- Born: October 15, 1916 Birmingham, Alabama, United States
- Died: September 5, 1950 (aged 33) Los Angeles, California, United States
- Genres: Big band, jump blues, East Coast blues
- Instrument: Trumpet
- Years active: 1930s–1950

= Al Killian =

American jazz trumpeter and bandleader (1916–1950)

Albert Killian (October 15, 1916 – September 5, 1950) was an American jazz trumpeter and occasional bandleader during the big band era.

==Early life and career==
Killian was born in Birmingham, Alabama, on October 15, 1916.

Killian got his start playing with Charlie Turner's Arcadians (mid-1930s) and went on to play with big bands led by Baron Lee, Teddy Hill, Don Redman, and Claude Hopkins. In the early to mid-1940s, he swapped between bands led by Count Basie and Charlie Barnet, as well as being with Lionel Hampton for period in 1945. Killian appeared on film several times, but also attracted attention for a racist incident in which he was not part of a film recording. In this, Killian and bandmate Paul Webster, both African Americans, participated in the audio recording of Charlie Barnet's orchestra for Monogram Pictures's Freddie Steps Out, but executives ordered that the subsequent filming of the band be done without them.

In 1946, Killian played with Norman Granz's Jazz at the Philharmonic concert series. An interest in bebop led to Killian forming his own band to play the new music in 1947, but this was short-lived. Following this he briefly toured with bands led by Earle Spencer and Boyd Raeburn, before landing a spot in Duke Ellington's band, with which he toured and recorded from 1947 to 1950. On September 5 of the year that he left Ellington, Killian was murdered in his Los Angeles home by "a psychopathic landlord".

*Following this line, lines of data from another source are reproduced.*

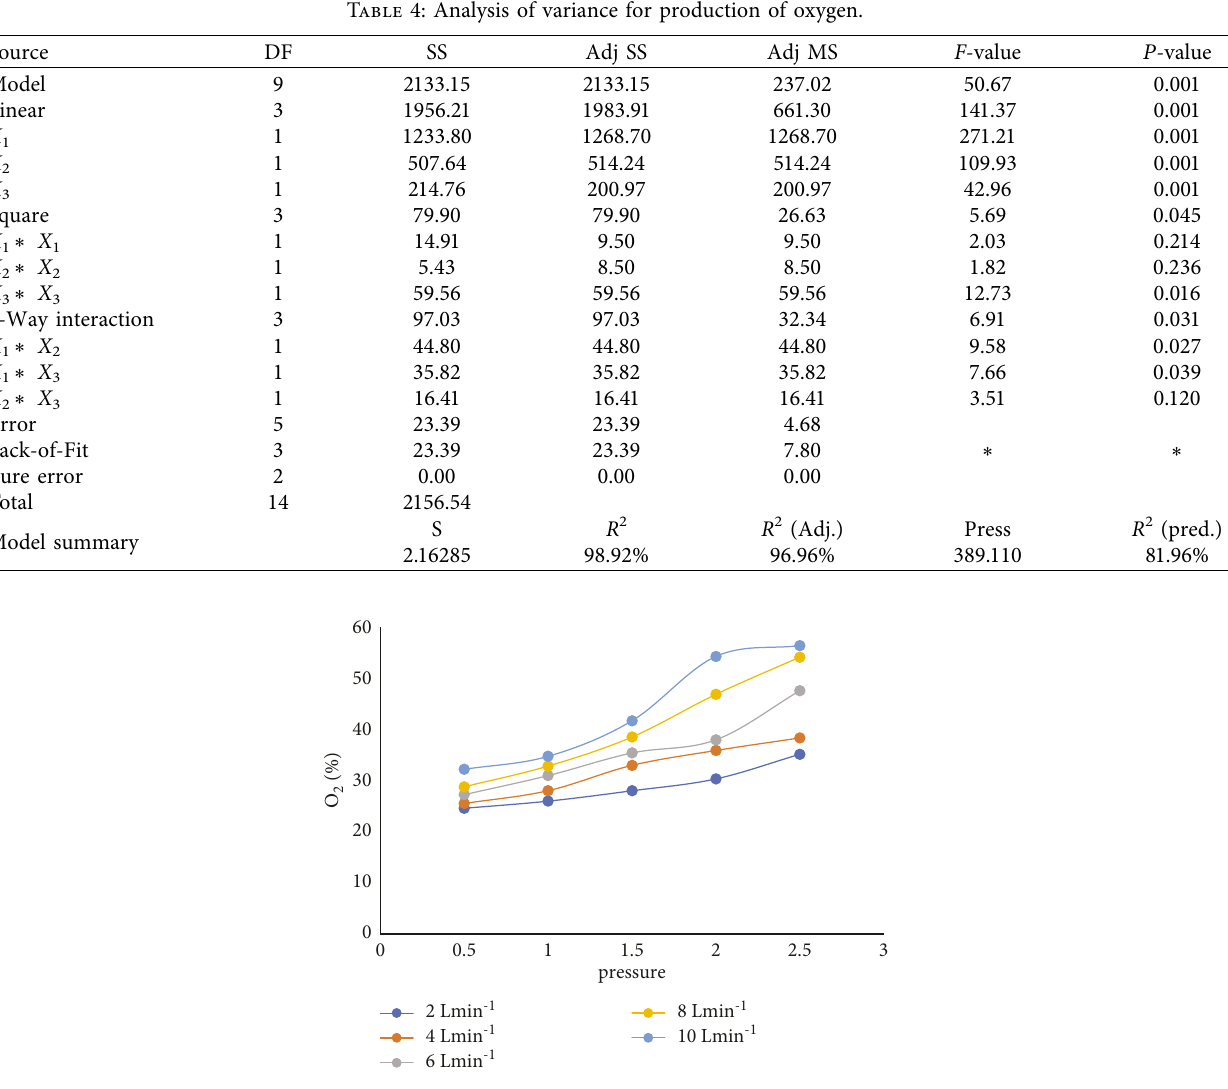
Figure 3: Oxygen purity as a function of pressure for different input air flowrates at 9 cm height of packing. Table 5: Data of oxygen purity as a function of pressure for different input air flowrates at 9cm height of packing.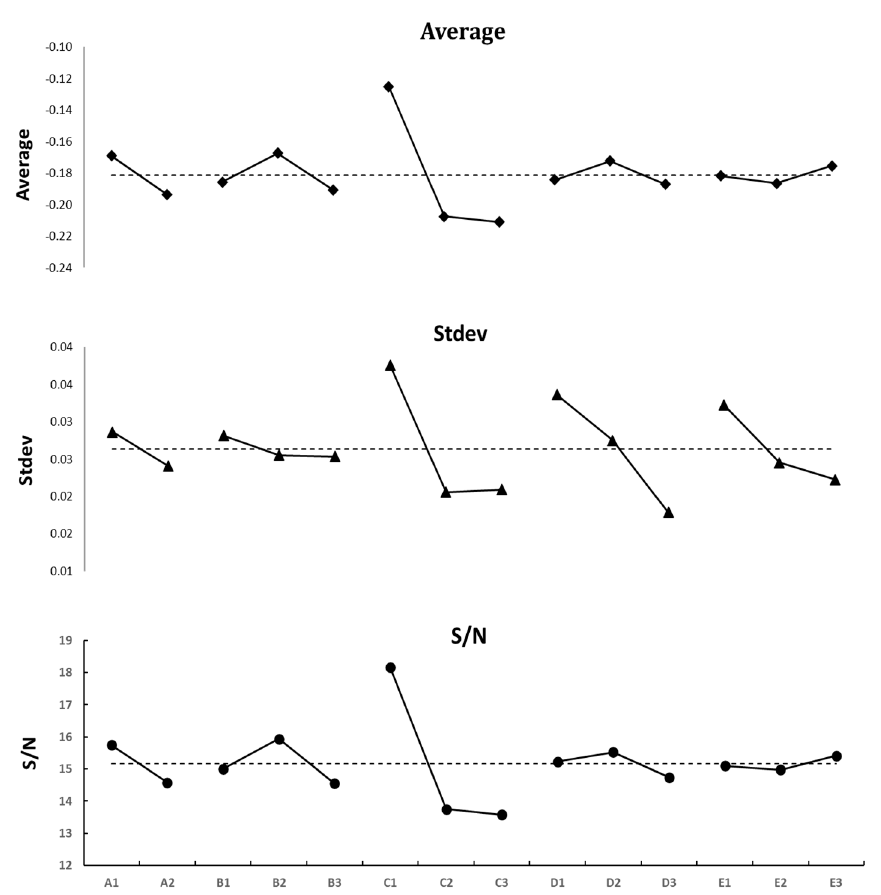
Figure 2. The respective three fish-bone plots of the sonography scan protocol. Apparently, factor C (frame rate) has the dominant contribution among all factors.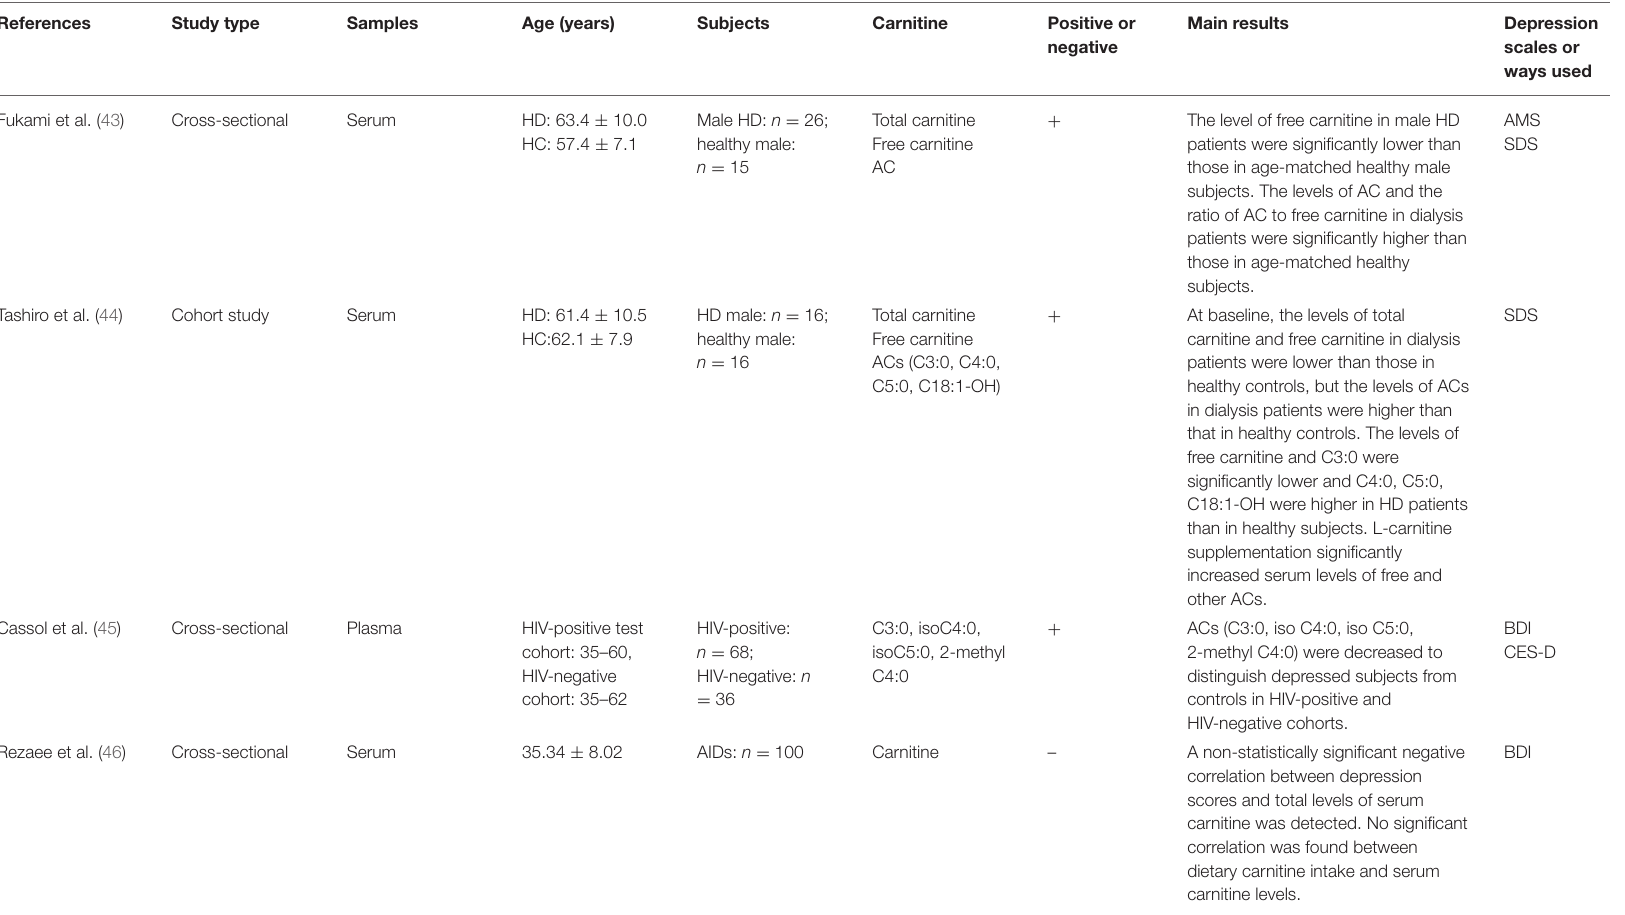
HIV-negative cohorts. – A non-statistically significant negative correlation between depression scores and total levels of serum carnitine was detected. No significant correlation was found between dietary carnitine intake and serum carnitine levels.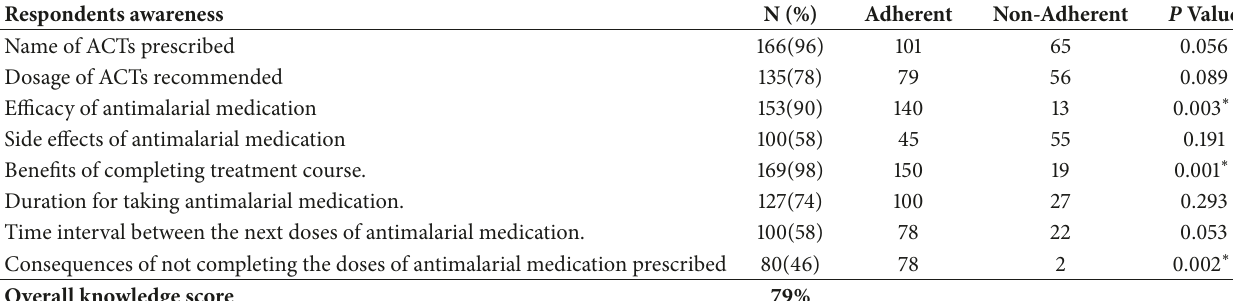
Table 3: Knowledge of treatment of malaria and its relationship to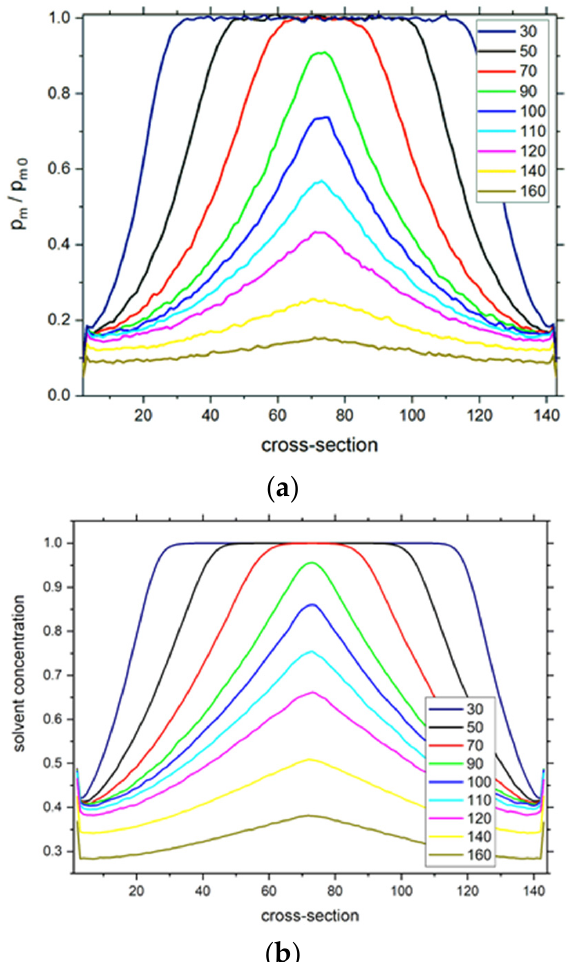
Figure 4. The normalized solvent mobility p m / p m 0 as a function of the position across the slit ( a ). Solvent density profiles ( b ). The degrees of polymerization DP n are given in the insets. The case of σ = 0.3.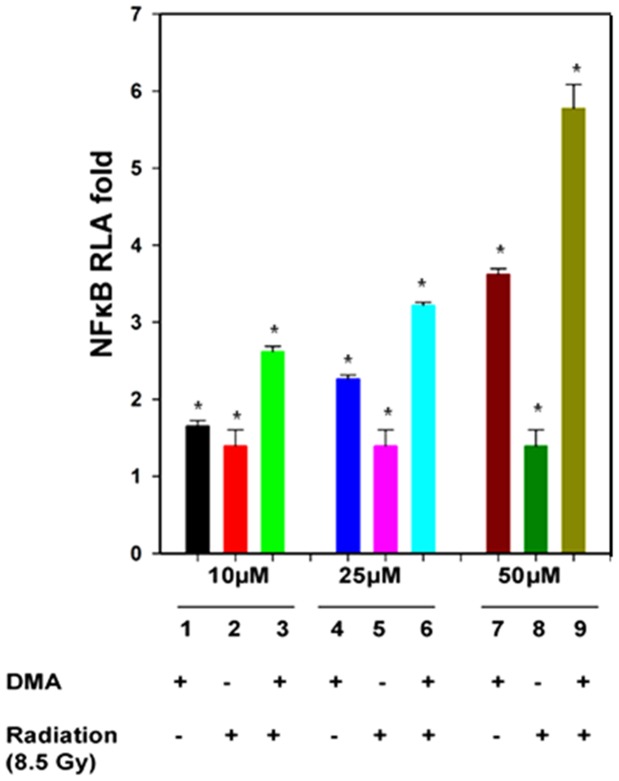
Luciferase assays for NFκB activation in U87 cells.Cells were co-transfected with pNFκB-Luc and pRenilla. After 24 h, cells were irradiated (8.5 Gy) with or without DMA treatment (50 µM) and stimulated with TNF-α (20 ng/ml) for 4 h prior to cell lysis. Luciferase activity was determined to quantify NFκB transcription activity. Relative Luciferase activity (RLA) for NFκB activation was increased in DMA treated cells compared with irradiated or control cells. The triplicate samples were used and the data was presented as mean±SD from three independent experiments. (*indicates statistical significance by T-test, *p<0.00001).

Gunther Schuller wrote in The Swing Era (1989):Killian was without a doubt the greatest of the Late-Swing-Era high-note lead trumpeters. Not necessarily an outstanding jazz soloist, Killian specialized in stratospheric trumpeting which was totally consistent and often defied belief. His death in Los Angeles at the hands of a crazed landlord in 1950 was a stunning loss to jazz.